Patient acceptance of SDM was high. SDM PRP was well tolerated in a single session with topical anaesthesia alone by all patients. One-third of eyes required a single treatment session, slightly less than the 45% reported for conventional PRP.20 However, re-treatments were well tolerated and could be performed as necessary due to the absence of retinal damage, scarring, inflammation, and associated complications.39 The 810 nm wavelength allowed treatment through dense nuclear sclerotic cataracts, preretinal fibrosis, vitreous haemorrhage, and thin preretinal blood.

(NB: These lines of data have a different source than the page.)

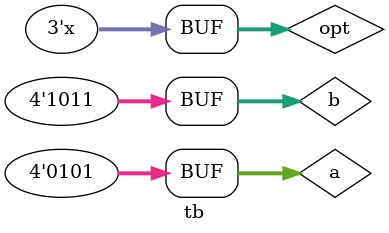
<source format=v>
`timescale 1ns / 1ps

module tb();
reg [3:0]a,b;
reg[2:0]opt;
wire [3:0]out;
wire out2;
wire carry,overflow,sign,zero,parity;
alu dut(a,b,out2,opt,out,carry,overflow,sign,zero,parity);
 initial begin
 a=4'b0101;
 b=4'b1011;
 opt=3'b000;
 end
 always #5 opt=opt+1;
 
 
endmodule

</source>
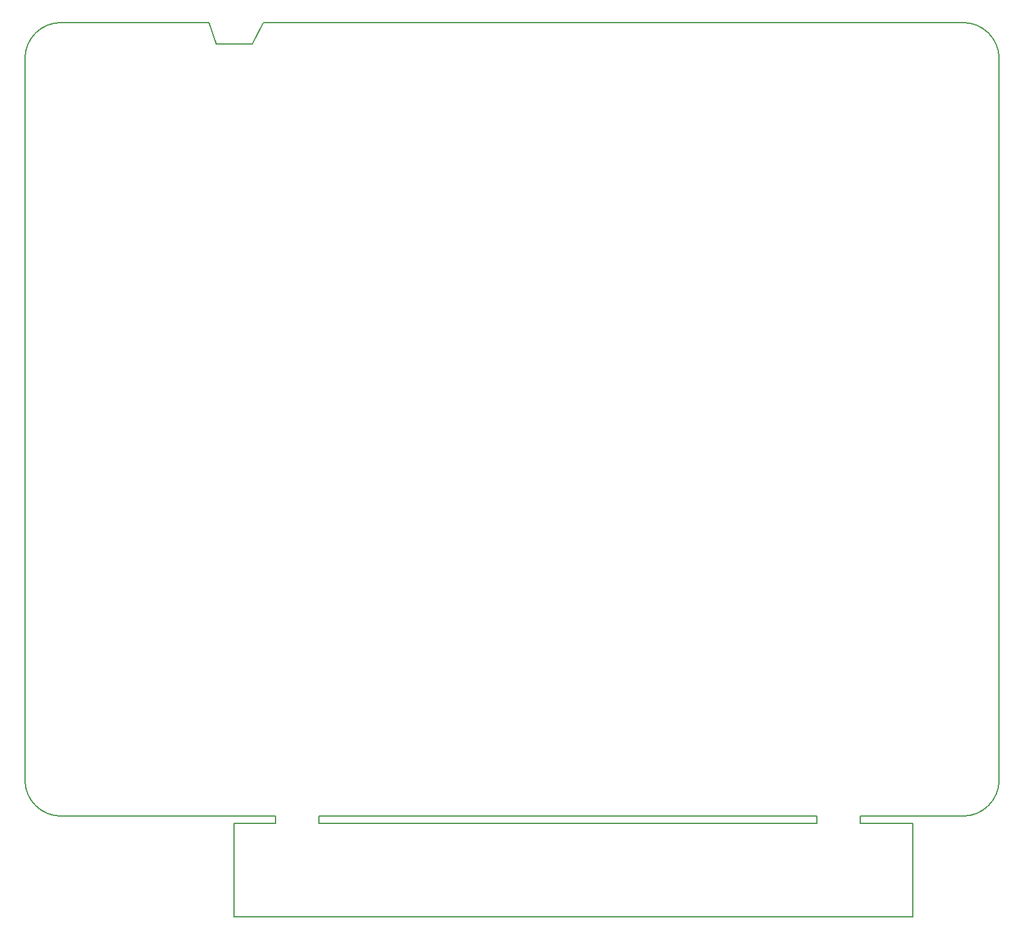
<source format=gm1>
G04 #@! TF.FileFunction,Profile,NP*
%FSLAX46Y46*%
G04 Gerber Fmt 4.6, Leading zero omitted, Abs format (unit mm)*
G04 Created by KiCad (PCBNEW 4.0.7-e2-6376~58~ubuntu16.04.1) date Fri Nov  3 12:19:54 2017*
%MOMM*%
%LPD*%
G01*
G04 APERTURE LIST*
%ADD10C,0.100000*%
%ADD11C,0.150000*%
G04 APERTURE END LIST*
D10*
D11*
X33000000Y110000000D02*
X130000000Y110000000D01*
X25500000Y110000000D02*
X5000000Y110000000D01*
X31500000Y107000000D02*
X33000000Y110000000D01*
X26500000Y107000000D02*
X25500000Y110000000D01*
X31500000Y107000000D02*
X26500000Y107000000D01*
X115750000Y0D02*
X130000000Y0D01*
X34750000Y0D02*
X5000000Y0D01*
X0Y5000000D02*
X0Y105000000D01*
X135000000Y105000000D02*
X135000000Y5000000D01*
X135000000Y105000000D02*
G75*
G03X130000000Y110000000I-5000000J0D01*
G01*
X5000000Y110000000D02*
G75*
G03X0Y105000000I0J-5000000D01*
G01*
X0Y5000000D02*
G75*
G03X5000000Y0I5000000J0D01*
G01*
X130000000Y0D02*
G75*
G03X135000000Y5000000I0J5000000D01*
G01*
X40750000Y0D02*
X109750000Y0D01*
X40750000Y-1000000D02*
X40750000Y0D01*
X109750000Y-1000000D02*
X40750000Y-1000000D01*
X109750000Y0D02*
X109750000Y-1000000D01*
X115750000Y-1000000D02*
X123000000Y-1000000D01*
X115750000Y0D02*
X115750000Y-1000000D01*
X34750000Y-1000000D02*
X29000000Y-1000000D01*
X34750000Y0D02*
X34750000Y-1000000D01*
X29000000Y-14000000D02*
X29000000Y-1000000D01*
X123000000Y-14000000D02*
X29000000Y-14000000D01*
X123000000Y-1000000D02*
X123000000Y-14000000D01*
M02*

</source>
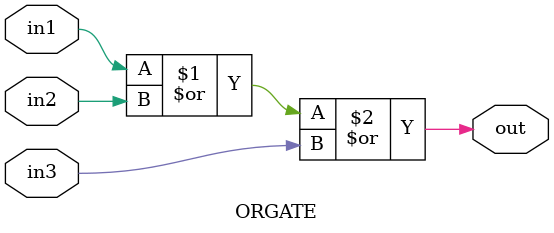
<source format=v>
`timescale 1ns / 1ps


module ORGATE(
    output out,
    input in1, in2, in3
    );
    assign out = in1 | in2 | in3;
    
endmodule

</source>
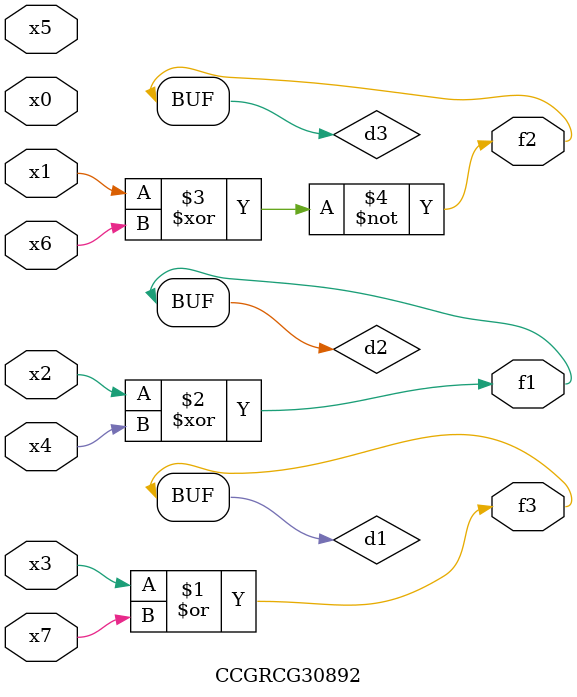
<source format=v>
module CCGRCG30892(
	input x0, x1, x2, x3, x4, x5, x6, x7,
	output f1, f2, f3
);

	wire d1, d2, d3;

	or (d1, x3, x7);
	xor (d2, x2, x4);
	xnor (d3, x1, x6);
	assign f1 = d2;
	assign f2 = d3;
	assign f3 = d1;
endmodule

</source>
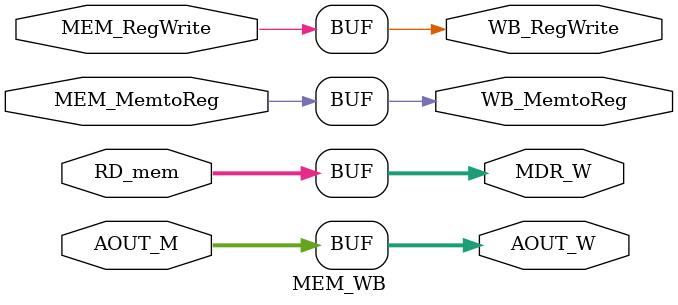
<source format=v>
module MEM_WB (RD_mem, AOUT_M, MEM_MemtoReg, MEM_RegWrite,
MDR_W, AOUT_W, WB_MemtoReg, WB_RegWrite);
    
    input [31:0] RD_mem;
    input [31:0] AOUT_M;
    input MEM_MemtoReg;
    input MEM_RegWrite;

    output reg [31:0] MDR_W;
    output reg [31:0] AOUT_W;
    output reg WB_MemtoReg;
    output reg WB_RegWrite;


    always @(*) begin
        MDR_W <= RD_mem;
        AOUT_W <= AOUT_M;
        WB_MemtoReg <= MEM_MemtoReg;
        WB_RegWrite <= MEM_RegWrite;
    end
endmodule
</source>
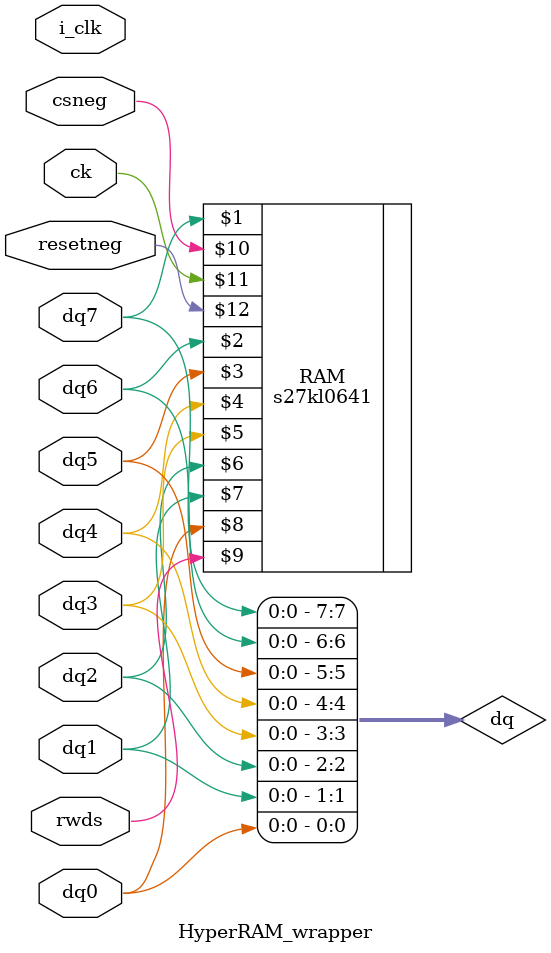
<source format=v>
`timescale 1ns/1ns
module HyperRAM_wrapper(
    dq7      ,
    dq6      ,
    dq5      ,
    dq4      ,
    dq3      ,
    dq2      ,
    dq1      ,
    dq0      ,
    rwds     ,

    csneg    ,
    ck       ,
    resetneg ,
    i_clk   
);

inout  dq7;
inout  dq6;
inout  dq5;
inout  dq4;
inout  dq3;
inout  dq2;
inout  dq1;
inout  dq0;
inout  rwds;
input i_clk;
input  csneg;
input  ck;
input  resetneg;


wire [7:0] dq;
assign dq={dq7,dq6,dq5,dq4,dq3,dq2,dq1,dq0};


s27kl0641
	#(
	.TimingModel("S27KL0641DABHI000"))
RAM
(
    dq7      ,
    dq6      ,
    dq5      ,
    dq4      ,
    dq3      ,
    dq2      ,
    dq1      ,
    dq0      ,
    rwds     ,

    csneg    ,
    ck       ,
    resetneg
    );


	initial begin
		// #160e6;
		$dumpfile("dump.vcd");
		$dumpvars;
	end


endmodule

</source>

Owing to lack of precedence and absence of a visible treatment end point, the SDM PRP treatment parameters we used in this study were arrived at empirically, designed to avoid creation of clinically detectable photocoagulation lesions. Subsequently, with Mainster and co-workers,19 we suggested rational bases for refinement of SDM treatment parameters, which may improve the effectiveness of SDM while still avoiding detectable retinal injury. We believe that the effectiveness of SDM PRP we have observed at the low laser irradiance levels employed in this and our previous report of SDM for diabetic macular oedema support the relevance of SDM theory in clinical practice.19, 40, 41

This study reviews the experience of a single surgeon employing a novel photocoagulation strategy in a clinical setting to treat diabetic retinopathy. Although visual acuity outcomes were assessed, other tests of retinal function such as visual field testing and electrophysiology were not performed. Owing to the absence of clinically notable retinal injury we suspect that such testing, which should be a part of any future study, may further differentiate the results of SDM PRP from conventional PRP. The present study is further limited by its small sample size, brief follow-up, and reliance upon historical controls resulting in difficulty comparing our findings to previous studies. However, the results suggest that with respect to preservation of visual acuity and the incidence of untoward postoperative events such as vitreous haemorrhage and performance of vitrectomy, SDM PRP may be useful in the treatment of severe non-proliferative and PDR while avoiding laser-induced retinal damage and the complications associated with conventional photocoagulation. The shift in the benefit/risk ratio afforded by the low treatment risk of SDM has altered our approach to the management of diabetic retinopathy.19, 41 We believe that further study of SDM for treatment of diabetic retinopathy and other retinal vascular disorders in a randomized clinical trial is warranted.